→ **Document section**
Shirley-Ann Rueschemeyer

The function of words: Distinct neural correlates for words denoting differently manipulable objects

Recent research indicates that language processing relies on brain areas dedicated to perception and action. For example, processing words denoting manipulable objects has been shown to activate a fronto-parietal network involved in actual tool use. This is suggested to reflect the knowledge the subject has about how objects are moved and used. However, information about how to use an object may be much more central to the conceptual representation of an object than information about how to move an object. Therefore, there may be much more fine-grained distinctions between objects on the neural level, especially related to the usability of manipulable objects. In the current study, we investigated whether a distinction can be made between words denoting (1) objects that can be picked up to move (e.g., volumetrically manipulable objects: bookend, clock) and (2) objects that must be picked up to use (e.g., functionally manipulable objects: cup, pen). The results show that functionally manipulable words elicit greater levels of activation in the fronto-parietal sensorimotor areas than volumetrically manipulable words. This suggests that indeed a distinction can be made between different types of manipulable objects. Specifically, how an object is used functionally rather than whether an object can be displaced with the hand is reflected in semantic representations in the brain.

Integration of iconic gestures and speech in left superior temporal areas boosts speech comprehension under adverse listening conditions

Iconic gestures are spontaneous hand movements that illustrate certain contents of speech and, as such, are an important part of face-to-face communication. This experiment targets the brain bases of how iconic gestures and speech are integrated during comprehension. Areas of integration were identified on the basis of two classic properties of multimodal integration, bimodal enhancement and inverse effectiveness (i.e., greater enhancement for unimodally least effective stimuli). Participants underwent fMRI while being presented with videos of gesture-supported sentences as well as their unimodal components, which allowed us to identify areas showing bimodal enhancement. Additionally, we manipulated the signal-to-noise ratio of speech (either moderate or good) to probe for integration areas exhibiting the inverse effectiveness property. Bimodal enhancement was found at the posterior end of the superior temporal sulcus and adjacent superior temporal gyrus (pSTS/STG) in both hemispheres, indicating that the integration of iconic gestures and speech takes place in these areas. Furthermore, we found that the left pSTS/STG specifically showed a pattern of inverse effectiveness, i.e., the neural enhancement for bimodal stimulation was greater under adverse listening conditions. This indicates that activity in this area is boosted when an iconic gesture accompanies an utterance that is otherwise difficult to comprehend. The neural response paralleled the behavioral data observed. The present data extends results from previous gesture-speech integration studies in showing that pSTS/STG plays a key role in the facilitation of speech comprehension through simultaneous gestural input.

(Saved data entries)
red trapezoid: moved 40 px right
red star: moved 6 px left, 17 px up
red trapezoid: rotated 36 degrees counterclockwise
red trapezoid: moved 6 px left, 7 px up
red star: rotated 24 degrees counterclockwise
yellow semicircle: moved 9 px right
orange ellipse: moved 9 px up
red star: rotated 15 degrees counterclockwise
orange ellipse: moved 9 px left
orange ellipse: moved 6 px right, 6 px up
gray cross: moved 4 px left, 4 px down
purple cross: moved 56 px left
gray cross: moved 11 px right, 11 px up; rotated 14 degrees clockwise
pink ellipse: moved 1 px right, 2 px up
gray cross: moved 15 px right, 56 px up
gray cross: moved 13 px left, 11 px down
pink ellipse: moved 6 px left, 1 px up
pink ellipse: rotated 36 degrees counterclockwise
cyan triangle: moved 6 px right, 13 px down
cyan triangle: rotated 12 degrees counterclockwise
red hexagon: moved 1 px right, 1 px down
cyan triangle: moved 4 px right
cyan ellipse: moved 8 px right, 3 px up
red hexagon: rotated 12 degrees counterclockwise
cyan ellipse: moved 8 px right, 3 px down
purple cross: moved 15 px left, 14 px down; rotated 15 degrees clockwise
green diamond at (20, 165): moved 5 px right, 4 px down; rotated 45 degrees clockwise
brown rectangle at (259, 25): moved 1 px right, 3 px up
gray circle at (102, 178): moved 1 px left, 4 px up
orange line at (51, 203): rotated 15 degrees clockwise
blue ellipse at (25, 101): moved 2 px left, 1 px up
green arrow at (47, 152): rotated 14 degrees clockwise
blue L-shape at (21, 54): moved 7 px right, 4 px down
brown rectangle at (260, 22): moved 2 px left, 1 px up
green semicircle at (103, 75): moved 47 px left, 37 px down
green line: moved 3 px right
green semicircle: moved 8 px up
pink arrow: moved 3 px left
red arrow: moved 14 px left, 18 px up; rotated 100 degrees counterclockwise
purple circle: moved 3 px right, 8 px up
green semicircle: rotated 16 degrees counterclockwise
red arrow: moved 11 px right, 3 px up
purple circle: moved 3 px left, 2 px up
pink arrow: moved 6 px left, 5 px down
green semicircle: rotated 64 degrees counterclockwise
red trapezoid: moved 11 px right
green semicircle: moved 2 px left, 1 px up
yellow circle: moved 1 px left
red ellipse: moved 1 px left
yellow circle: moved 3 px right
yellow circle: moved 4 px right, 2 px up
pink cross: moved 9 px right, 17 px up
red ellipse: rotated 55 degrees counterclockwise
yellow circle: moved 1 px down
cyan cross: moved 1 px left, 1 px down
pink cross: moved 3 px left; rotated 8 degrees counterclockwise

→ **Requirement 1**
In the abstracts, condense the paragraph that begins "Iconic gestures are spontaneous hand movements" into a short bulleted list that keeps its main facts.
→ **Requirement 2**
State whether each statement agrees with the abstracts, answering yes or no and quoting the deciding words: (a) Words for functionally manipulable objects produced more fronto-parietal sensorimotor activation than words for volumetrically manipulable objects. (b) Bimodal enhancement was found only in the left hemisphere. (c) The speech signal-to-noise ratio was either moderate or good.
Work only from the abstracts.

→ **Written response 1**
- Iconic gestures are spontaneous hand movements that illustrate speech content and are an important part of face-to-face communication.
- The experiment examined the brain bases of how iconic gestures and speech are integrated during comprehension.
- Integration areas were identified by two properties: bimodal enhancement and inverse effectiveness.
- Participants underwent fMRI while watching videos of gesture-supported sentences and their unimodal components.
- The signal-to-noise ratio of speech was set to either moderate or good.
- Bimodal enhancement appeared in the pSTS/STG in both hemispheres, indicating that gesture-speech integration happens there.
- The left pSTS/STG showed inverse effectiveness: enhancement was greater under adverse listening conditions.
- The neural response paralleled the behavioral data.
- The pSTS/STG plays a key role in facilitating speech comprehension through simultaneous gestural input.

→ **Written response 2**
(a) Yes: "functionally manipulable words elicit greater levels of activation in the fronto-parietal sensorimotor areas than volumetrically manipulable words"
(b) No: "in both hemispheres"
(c) Yes: "either moderate or good"